In 1679, the chapel became an oratory and was sold to the protempore parish priest of the Parish of San Cristoforo. It was precisely because it became private property that it was not demolished during the Napoleonic suppressions, which instead happened to many other churches in Vigevano.

Already considered for decades too small to accommodate all the faithful, in 1749 it was decided to expand and enrich it, starting the works that lasted until 1763, with the Baroque style construction visible today. In 1806 the parish was evicted from the church of San Cristoforo and later transferred to San Pietro Martire. Despite this, Christ's church continued to remain open. The construction of the annexed rooms took place in 1818; these were inhabited by a hermit until the mid-twentieth century. After the demolition of the church of San Cristoforo by Napoleon, the baroque altar and one of the three bells reached the church of Christ from it. The latter, dated 1690 and dedicated to the Holy Trinity, is still functioning and is the middle bell of the small three-bell concert present on the bell tower on the side of the facade. It is the oldest bell in the city after the cleft bell of the Bramante Tower.

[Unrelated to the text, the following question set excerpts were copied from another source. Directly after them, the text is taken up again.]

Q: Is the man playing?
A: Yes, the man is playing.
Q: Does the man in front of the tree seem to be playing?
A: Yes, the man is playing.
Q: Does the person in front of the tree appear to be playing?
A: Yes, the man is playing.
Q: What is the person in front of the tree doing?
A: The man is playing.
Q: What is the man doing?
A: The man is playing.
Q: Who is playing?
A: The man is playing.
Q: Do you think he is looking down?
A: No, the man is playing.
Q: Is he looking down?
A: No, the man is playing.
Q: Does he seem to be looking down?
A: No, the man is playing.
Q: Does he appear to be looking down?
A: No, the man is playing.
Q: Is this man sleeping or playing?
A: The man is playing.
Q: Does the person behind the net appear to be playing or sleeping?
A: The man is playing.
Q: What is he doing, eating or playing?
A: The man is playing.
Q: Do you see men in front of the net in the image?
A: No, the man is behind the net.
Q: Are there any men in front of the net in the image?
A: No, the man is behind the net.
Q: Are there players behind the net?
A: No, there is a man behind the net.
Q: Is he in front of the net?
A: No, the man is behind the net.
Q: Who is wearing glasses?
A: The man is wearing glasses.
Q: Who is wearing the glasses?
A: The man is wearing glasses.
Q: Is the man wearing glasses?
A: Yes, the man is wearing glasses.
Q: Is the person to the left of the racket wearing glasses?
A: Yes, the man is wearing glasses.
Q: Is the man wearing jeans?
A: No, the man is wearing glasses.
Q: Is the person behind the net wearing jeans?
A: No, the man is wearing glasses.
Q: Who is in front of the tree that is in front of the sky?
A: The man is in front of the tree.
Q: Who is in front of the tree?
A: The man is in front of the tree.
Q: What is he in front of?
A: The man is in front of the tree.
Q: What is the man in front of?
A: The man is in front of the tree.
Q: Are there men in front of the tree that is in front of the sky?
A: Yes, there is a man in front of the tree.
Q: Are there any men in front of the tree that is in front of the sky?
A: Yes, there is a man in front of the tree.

Left to slow abandonment starting in 1960, the church underwent restoration by the FAI between 1992 and 1995. During this restoration, the red columns were repainted black, as that would have been the original color. Subsequently, the annexed rooms and the garden were also restored by local associations.

The paired columns and the folders bearing inscriptions on the Passion are black. Lime painted with pointed motifs forms a crown of thorns, from which the hemispherical volume of the dome detaches. The latter is decorated with little angels in relief, white on blue backgrounds, and, at the top, by a frescoed angelic concert.

The building has a significant height due to the impossibility of opening windows on the walls, which required the inclusion of a very large lantern. The entrance front is marked by two giant-order pilasters surmounted by a triangular tympanum; To support the octagonal tiled roof there are short pillars resting on the perimeter walls, which leave the volume of the dome free and visible. The marble altar, from the eighteenth century like the sacristy, demonstrates the continuity of use of the oratory.